Face à une croissance démographique soutenue et à une congestion urbaine devenue structurelle, Lagos accélère le développement de son réseau de transport ferroviaire de masse. L’inscription de la Green Line au budget fédéral 2026 marque une nouvelle étape dans la stratégie des autorités nigérianes visant à structurer une offre de mobilité collective plus fiable dans la principale métropole du pays.
Selon des informations relayées par la presse locale, le projet de construction du troisième tronçon du Lagos Rail Mass Transit (LRMT) figure désormais parmi les investissements prioritaires du budget fédéral pour 2026. Une enveloppe d’environ 102,3 milliards de nairas (près de 71,8 millions USD) a été proposée pour financer la première phase de cette ligne, baptisée Green Line.
Conçue comme une extension des deux premières lignes du réseau — la Blue Line et la Red Line — la Green Line s’inscrit dans un programme plus large destiné à désengorger les routes d’une agglomération de plus de 20 millions d’habitants, régulièrement classée parmi les villes les plus congestionnées au monde.
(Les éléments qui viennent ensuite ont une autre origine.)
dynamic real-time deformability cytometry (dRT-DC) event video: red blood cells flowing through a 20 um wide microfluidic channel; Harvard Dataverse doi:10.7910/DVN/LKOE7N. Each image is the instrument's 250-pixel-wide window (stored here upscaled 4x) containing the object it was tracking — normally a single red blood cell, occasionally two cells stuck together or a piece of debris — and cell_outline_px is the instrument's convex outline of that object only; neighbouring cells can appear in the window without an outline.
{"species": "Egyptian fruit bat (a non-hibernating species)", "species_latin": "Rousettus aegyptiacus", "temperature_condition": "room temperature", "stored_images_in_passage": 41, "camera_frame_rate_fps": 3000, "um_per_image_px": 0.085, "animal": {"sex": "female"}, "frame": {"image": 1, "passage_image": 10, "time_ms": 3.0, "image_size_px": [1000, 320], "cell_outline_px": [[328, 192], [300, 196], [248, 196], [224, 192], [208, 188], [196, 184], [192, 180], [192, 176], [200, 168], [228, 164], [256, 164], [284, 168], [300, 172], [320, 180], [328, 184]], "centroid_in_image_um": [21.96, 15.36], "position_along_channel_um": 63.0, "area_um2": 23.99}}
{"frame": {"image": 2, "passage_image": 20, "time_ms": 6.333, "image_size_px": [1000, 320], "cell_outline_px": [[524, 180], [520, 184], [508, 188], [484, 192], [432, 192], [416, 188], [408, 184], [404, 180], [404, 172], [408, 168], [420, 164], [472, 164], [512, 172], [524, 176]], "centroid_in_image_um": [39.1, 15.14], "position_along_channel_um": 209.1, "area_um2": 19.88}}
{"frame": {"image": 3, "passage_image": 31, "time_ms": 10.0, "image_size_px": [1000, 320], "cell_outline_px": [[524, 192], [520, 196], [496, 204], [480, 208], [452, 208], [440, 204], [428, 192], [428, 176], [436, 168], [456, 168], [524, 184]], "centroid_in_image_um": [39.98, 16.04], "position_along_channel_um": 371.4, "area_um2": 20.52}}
Longue de 68 kilomètres, elle devrait compter 17 stations, reliant plusieurs zones stratégiques de la ville et de sa périphérie.
Les premières mises en service ont déjà permis de mesurer le potentiel du rail urbain à Lagos, mais aussi ses limites face à l’ampleur de la demande. La Blue Line, inaugurée en septembre 2023, dispose d’une capacité estimée à 250 000 passagers par jour, tandis que la Red Line, opérationnelle depuis 2024, peut transporter jusqu’à 500 000 voyageurs quotidiens. Des volumes significatifs, mais encore modestes au regard des besoins de mobilité d’une mégapole où les déplacements restent majoritairement assurés par des opérateurs privés de transport routier.
Pour les autorités, l’extension du réseau ferroviaire répond à plusieurs enjeux simultanés. Au-delà de la réduction des embouteillages, le train urbain est présenté comme un levier pour améliorer la sécurité, le confort et la prévisibilité des trajets, des points régulièrement critiqués par les usagers des transports informels. Il s’inscrit également dans une logique de productivité économique, la congestion routière étant identifiée comme un facteur majeur de pertes de temps et de coûts pour les entreprises et les ménages.
La Green Line n’est toutefois qu’une composante d’un projet plus ambitieux. Le schéma directeur du Lagos Rail Mass Transit prévoit à terme le développement de quatre autres tronçons — Yellow Line, Purple Line, Orange Line et Brown Line — afin de constituer un réseau maillé reliant les principaux districts de Lagos et ses zones périphériques.
L’inscription budgétaire de la Green Line constitue ainsi un signal politique fort, mais la réussite du projet dépendra de la capacité des autorités à sécuriser les financements sur la durée, à coordonner les travaux et à intégrer efficacement le rail aux autres modes de transport urbain. Dans une métropole en expansion rapide, la montée en puissance du ferroviaire apparaît désormais comme un impératif économique autant qu’urbain.